Gustavo Bueno ha señalado en repetidas ocasiones que uno de los problemas de la izquierda española reside en haber rechazado el sentido nacional: lo que la ha conducido a la aberración de haberse aliado a los separatismos, coyunda «contra natura» en la que jamás hubieran incurrido los socialistas clásicos del tipo de Indalecio Prieto.

En realidad, el separatismo es una cuestión de clase, más que de llevar chapela o comer butifarra, y en la justificación ideológica de ese apaño los socialistas confundieron el internacionalismo con el antiespañolismo, y por esa vía creyeron tener intereses comunes con el localismo más exacerbado: del «proletarios de todos los países» al buey que jala de la piedra más grande, todo cabe, y como el enemigo común es España, cuanto más se la debilite, mejor. Aunque ahora se comprueba que una nación débil y en estado casi de almoneda remontará con muchas mayores dificultades una arrasadora crisis económica que otro país que al contrario que nosotros se reunifica y actúa, como Alemania.

La desgracia de España se remonta al siglo XVII. No hemos conseguido superar aquella decadencia, sino que hemos respondido a ella con un pavoroso complejo de inferioridad. La salvación tenía que venir de afuera, y así los españoles se volvieron afrancesados, antipatriotas y últimamente pretenden anglosajonizarse: como escribió don Benito Pérez Galdós con amargura, somos un pueblo que en 1808 abandonó su casa y desde entonces no encontró casa a la que regresar. La tentativa de convertir a los españoles en bilingües hispanoingleses es reveladora. No desapruebo que los españoles del futuro hablen varias lenguas, pero sí lo que tiene de acto de arrojar la toalla: si se piensa que la lengua laboral es el inglés es porque se cree que los españoles habrán de emigrar o trabajar para empresas extranjeras. Con ese espíritu de derrota no se remonta una crisis.

A un gobierno antiespañol ha sucedido otro cipayo. A una derecha roma y sin asomo de ideología (prueba de ello es el penoso espectáculo que dio en Asturias, donde el personalismo se impuso a los intereses comunes y de la región) le corresponde ahora el rechazo o por lo menos el abandono del sentimiento antinacional que Bueno le reprochaba a la izquierda. Pero Rajoy no osará, por observancia de la corrección política extremada, a que por manifestarse español los socialistas le llamen nacionalista (ellos, que en Cataluña son nacionalsocialistas). Sin nacionalistas (y lo digo yo, que tengo poca simpatía por los nacionalismos) no hay nación.
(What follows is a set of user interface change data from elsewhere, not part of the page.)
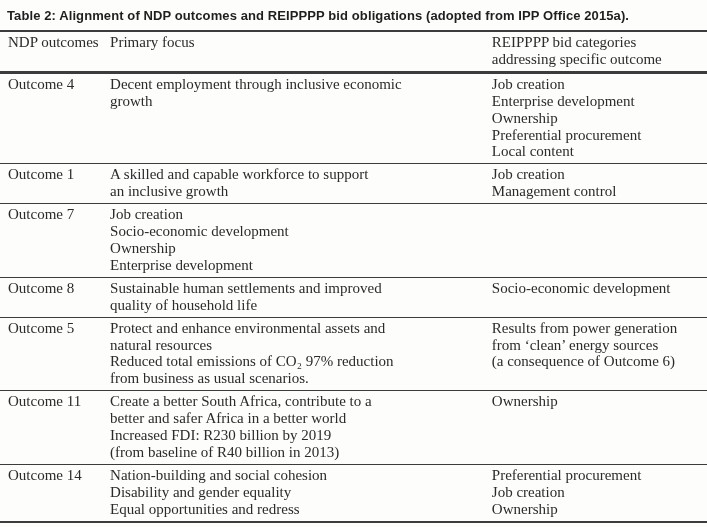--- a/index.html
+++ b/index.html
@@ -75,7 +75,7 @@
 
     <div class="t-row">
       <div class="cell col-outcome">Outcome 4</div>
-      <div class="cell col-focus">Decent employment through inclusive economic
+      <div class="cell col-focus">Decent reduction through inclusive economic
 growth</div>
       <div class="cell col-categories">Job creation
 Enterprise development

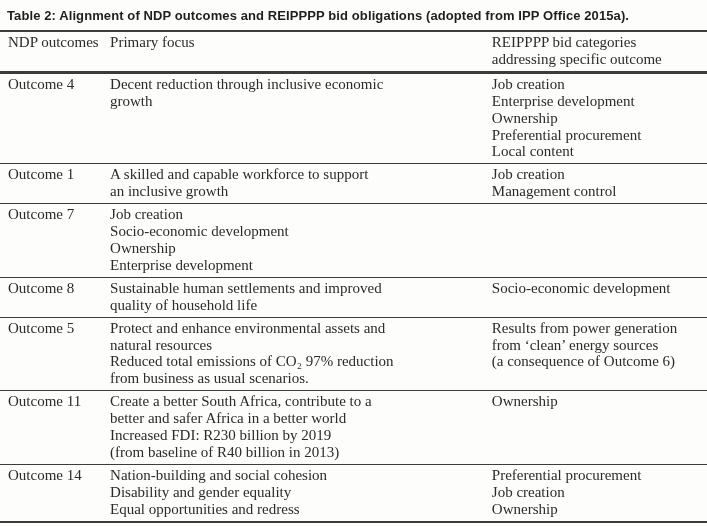--- a/index.html
+++ b/index.html
@@ -108,7 +108,7 @@
     </div>
 
     <div class="t-row">
-      <div class="cell col-outcome">Outcome 5</div>
+      <div class="cell col-outcome">Outcome 10</div>
       <div class="cell col-focus">Protect and enhance environmental assets and
 natural resources
 Reduced total emissions of CO₂ 97% reduction

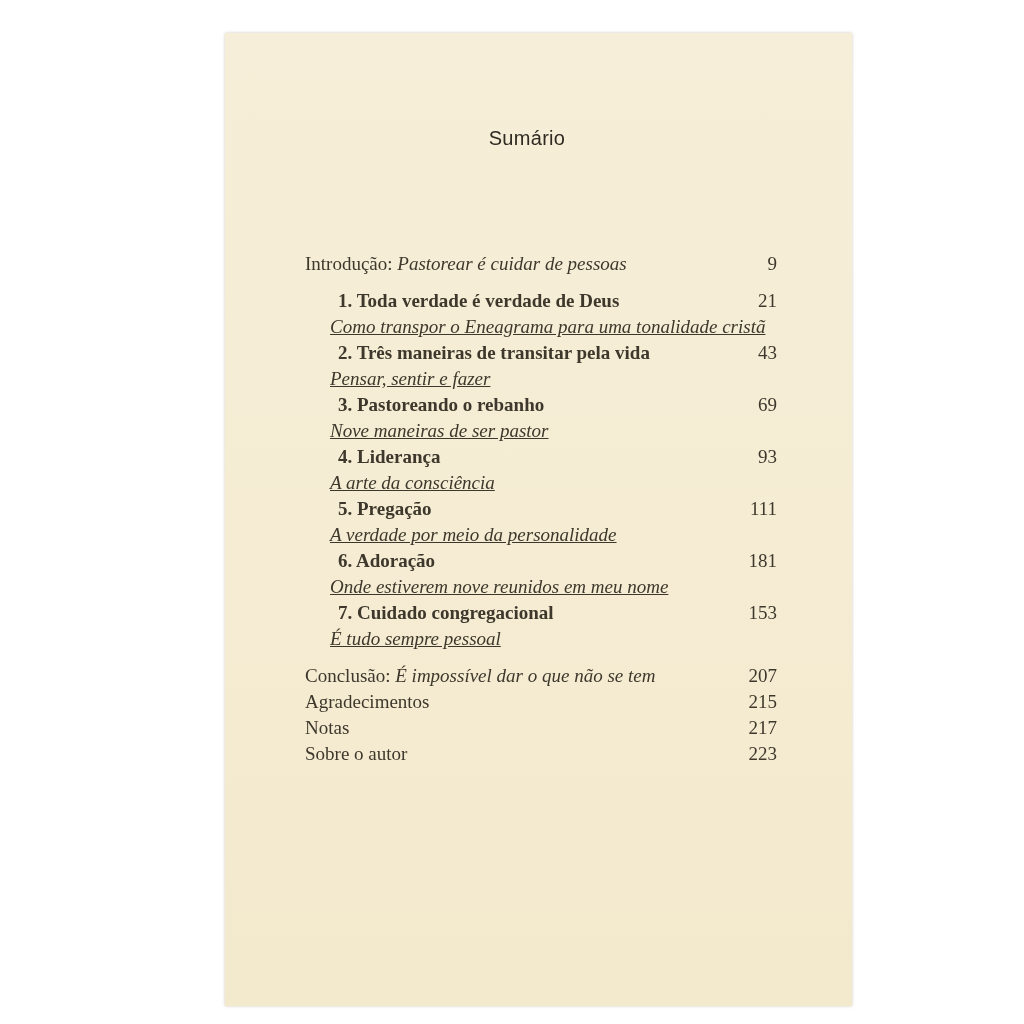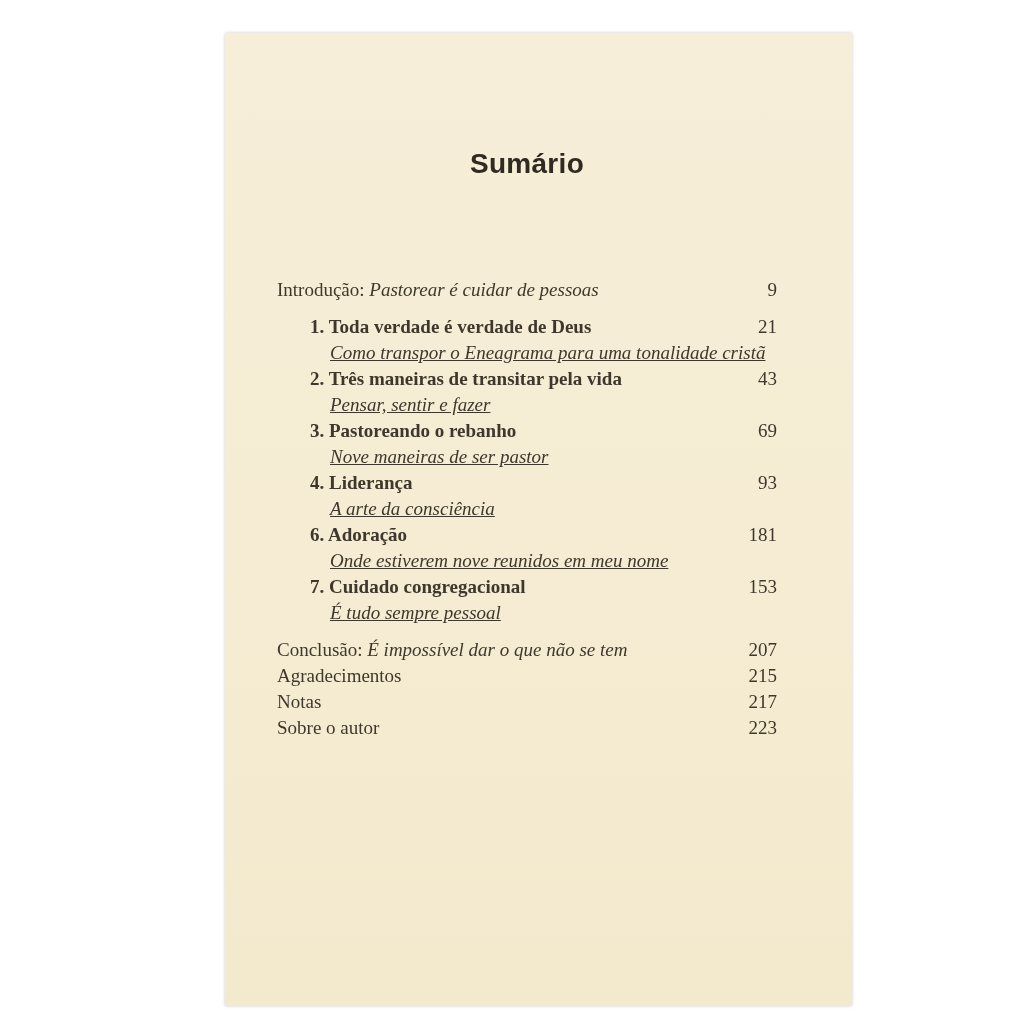--- a/index.html
+++ b/index.html
@@ -26,11 +26,11 @@
     line-height: 26px;
   }
   .page-title {
-    margin-top: 116px;
+    margin-top: 90px;
     text-align: center;
     font-family: "Liberation Sans", "DejaVu Sans", sans-serif;
-    font-weight: bold;
-    font-size: 28px;
+    font-weight: normal;
+    font-size: 20px;
     line-height: 30px;
     letter-spacing: 0.3px;
     color: #2f2a22;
No podemos olvidar los españoles que fuimos una gran nación, ni que somos cimiento de Europa.

Bien está buscar soluciones a la economía, pero sin evitar la política. En este momento no parece que los tecnócratas estén resolviendo gran cosa y desatienden aspectos fundamentales del gobierno. La época del antiespañolismo tiene que ser superada. No se puede salir de una crisis con complejo de inferioridad.